Lower density materials, [such as porous solids] will reflect less energy, as will materials with lower sound speeds. Since a solid has much higher density than a gas, the efficiency of sound transmission into a solid material from air is unlikely to be high unless the speed of sound in the solid can be decreased dramatically.
A high number of internal reflections [within the interconnected pore network] can transfer energy to the [surrounding] solid structure through frictional losses and efficiently absorb sound. [We will explain viscous and thermal dampening separately]. This scattering is essential to the performance of acoustic absorbers fashioned from materials such as glass fibers, polymers, and metal foams.

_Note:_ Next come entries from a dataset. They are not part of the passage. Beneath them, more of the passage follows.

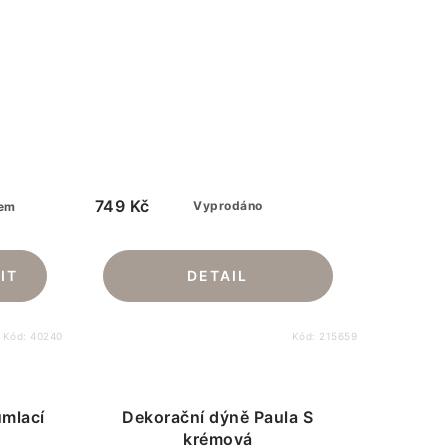
749 Kč
Vyprodáno
em
Kód:
40240
Kód:
215659
mlací
Dekorační dýně Paula S
krémová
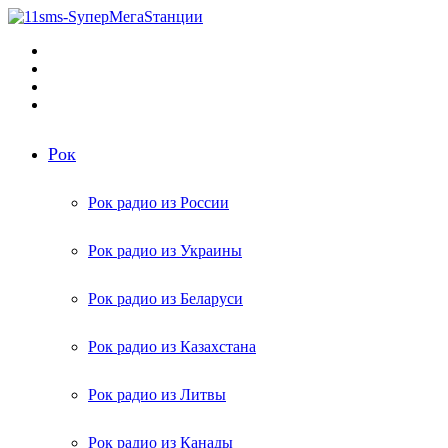
Меню
Поиск
радиостанций
Switch
skin
Войти
Рок
Рок радио из России
Рок радио из Украины
Рок радио из Беларуси
Рок радио из Казахстана
Рок радио из Литвы
Рок радио из Канады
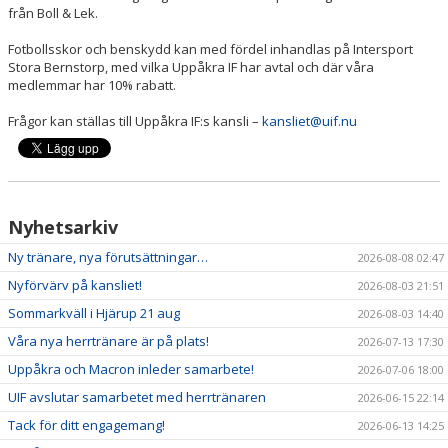
från Boll & Lek.
Fotbollsskor och benskydd kan med fördel inhandlas på Intersport
Stora Bernstorp, med vilka Uppåkra IF har avtal och där våra
medlemmar har 10% rabatt.
Frågor kan ställas till Uppåkra IF:s kansli –
kansliet@uif.nu
Nyhetsarkiv
Ny tränare, nya förutsättningar…
2026-08-08 02:47
Nyförvärv på kansliet!
2026-08-03 21:51
Sommarkväll i Hjärup 21 aug
2026-08-03 14:40
Våra nya herrtränare är på plats!
2026-07-13 17:30
Uppåkra och Macron inleder samarbete!
2026-07-06 18:00
UIF avslutar samarbetet med herrtränaren
2026-06-15 22:14
Tack för ditt engagemang!
2026-06-13 14:25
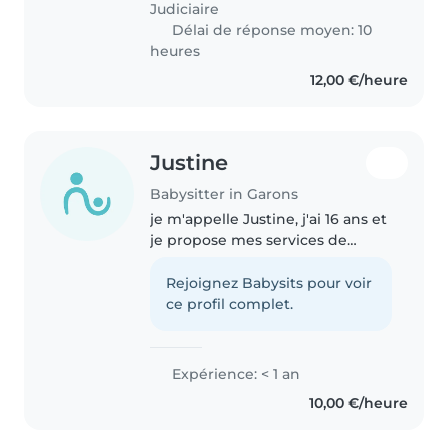
Judiciaire
Délai de réponse moyen: 10
heures
12,00 €/heure
Justine
Babysitter in Garons
je m'appelle Justine, j'ai 16 ans et
je propose mes services de
babysitting. j'aimerai me faire de
l'expérience dans la garde
Rejoignez Babysits pour voir
d'enfants. Je suis motivée,
ce profil complet.
ponctuelle et prête à m'investir..
Expérience: < 1 an
10,00 €/heure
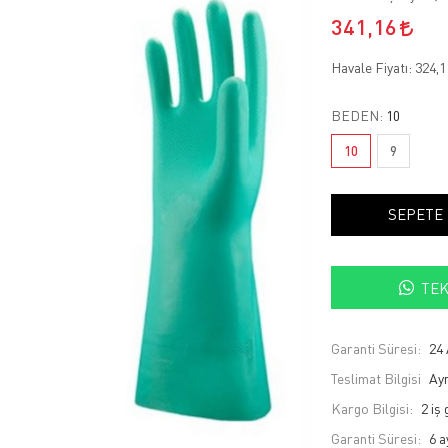
341,16
Havale Fiyatı:
324,
BEDEN:
10
10
9
SEPETE
TEK
Garanti Süresi:
24 
Teslimat Bilgisi
Ayn
Kargo Bilgisi:
2 iş
Garanti Süresi:
6 a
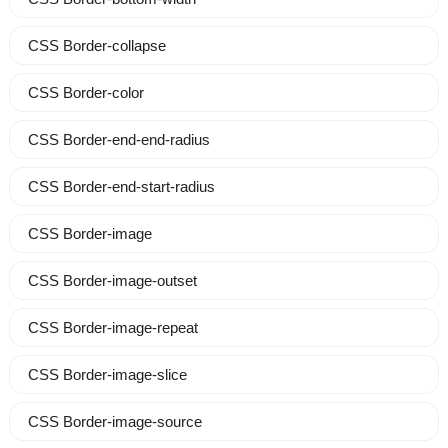
CSS Border-collapse
CSS Border-color
CSS Border-end-end-radius
CSS Border-end-start-radius
CSS Border-image
CSS Border-image-outset
CSS Border-image-repeat
CSS Border-image-slice
CSS Border-image-source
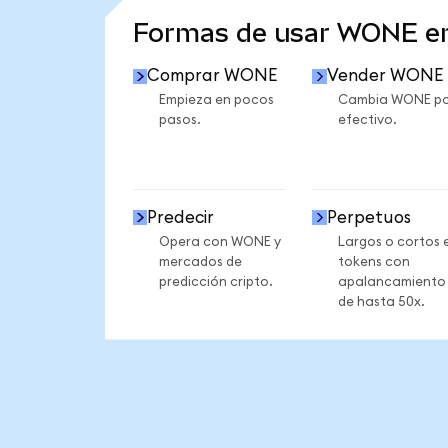
Formas de usar WONE e
Comprar WONE
Vender WONE
Empieza en pocos
Cambia WONE po
pasos.
efectivo.
Predecir
Perpetuos
Opera con WONE y
Largos o cortos 
mercados de
tokens con
predicción cripto.
apalancamiento
de hasta 50x.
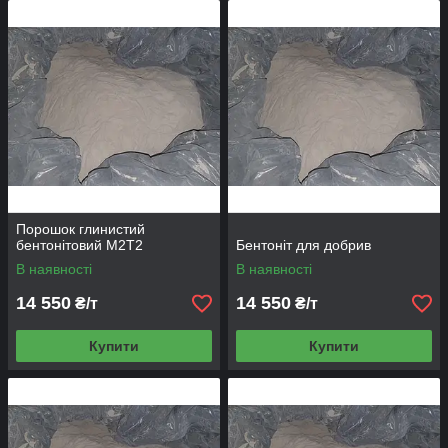
Порошок глинистий
бентонітовий М2Т2
Бентоніт для добрив
В наявності
В наявності
14 550
14 550
₴/т
₴/т
Купити
Купити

In order to achieve a large number of interactions, the pressure wave must penetrate deeply enough into the material so as to not immediately be reflected back into the surrounding air. As the pore size decreases, less energy is transferred into the solid structure and more is reflected from the surface, making the material less useful as an acoustic absorber - see figure 1 below.
If the material pores are too coarse, the pressure wave will pass through it with minimal interaction with the structure. If the porosity is too fine, the majority of
the energy will reflect back into the environment from a region in the immediate vicinity of the surface, never entering deeply enough to undergo the multiple interactions with the structure to absorb a substantial fraction of the energy.